Passage for review
*** Begin section ***

# Vostok Komandirskie Watches - Is There A Series



## Fray Bentos (Mar 2, 2008)

Hello again,

I have the manual Komandirskie Tank Commander and Parachutist, I love the size, weight and green face coulour.

I have seen in a dark face (blue/black) a Submarine Commander, and I believe I have seen this also in green.

Is there a series of the original 80's Komandirskie watches and should I be looking out for more and were they all in green or differing coulours such as the submarine Ive seen?

I'd like to concentrate on a certain selection of Vostok and these Komandirskie's fit the bill nicely for me.

Any info you can give would be a great help. Thanks in advance.

Richard.


----------



## blackandgolduk (Apr 25, 2005)

There's a 'core' of Vossie designs - the two that you have, the sub commander and the Amphibia with the little diver motif (my favourite!) as well as a couple of plain dial 'military' designs. These are normally found in black, blue and green.

*** End section ***

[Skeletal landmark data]
*** Begin section ***

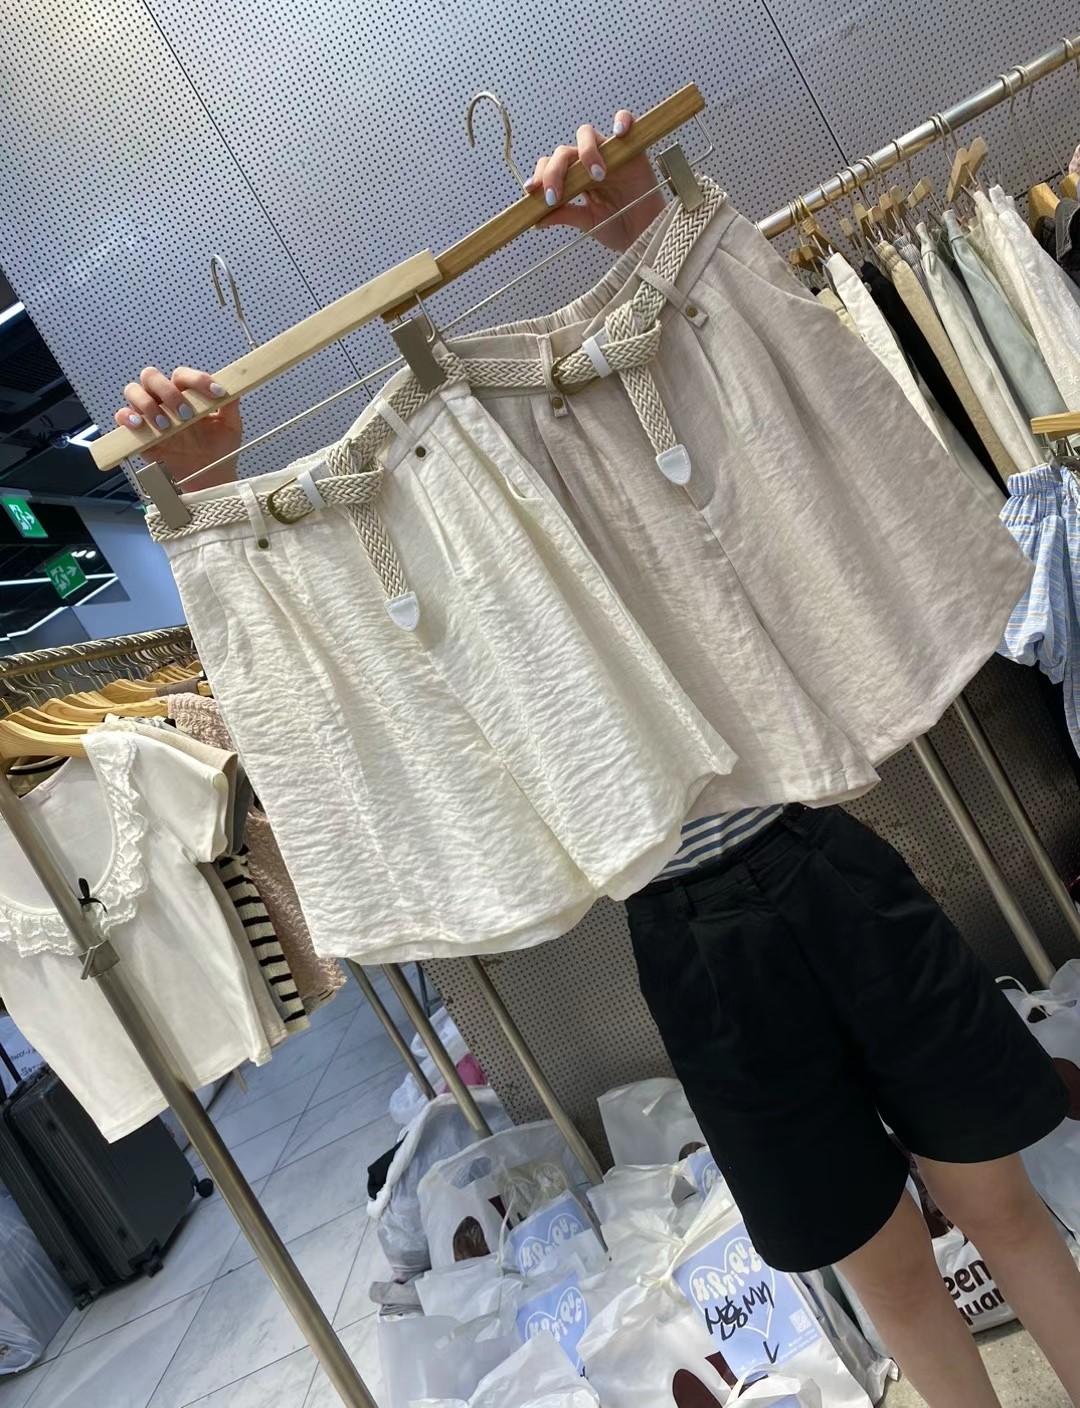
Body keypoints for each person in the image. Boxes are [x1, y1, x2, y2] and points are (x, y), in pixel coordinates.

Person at [117, 113, 1080, 1407]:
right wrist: (210, 484)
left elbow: (719, 387)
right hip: (687, 933)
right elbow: (318, 632)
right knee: (887, 1270)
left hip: (817, 855)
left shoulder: (583, 415)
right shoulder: (428, 511)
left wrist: (640, 227)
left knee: (998, 1202)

*** End section ***

Problem set
1. Which Vostok watches does the forum thread on Komandirskie watches mention by model name?
2. Carry on the forum thread about Vostok Komandirskie watches from its last sentence.
These entries are separate material and have nothing to do with the watch forum thread.

Responses to the tasks
1. Tank Commander, Parachutist, Submarine Commander (also called the sub commander), Amphibia

2.
Then it gets tricky! Vostoks were manufactured with literally hundreds and hundreds of 'commemorative' dials. Many have been catalogued by enthusiasts, but I don't think anyone knbows exactly how many were made!

Here are mine... I love them!


----------



## chris l (Aug 5, 2005)

Some of mine...


----------



## Johnny M (Feb 16, 2007)

And here's my Vostok Amphibia Military










I also have a Kommandirskie Submarine and two others en route. There's something addictive about them!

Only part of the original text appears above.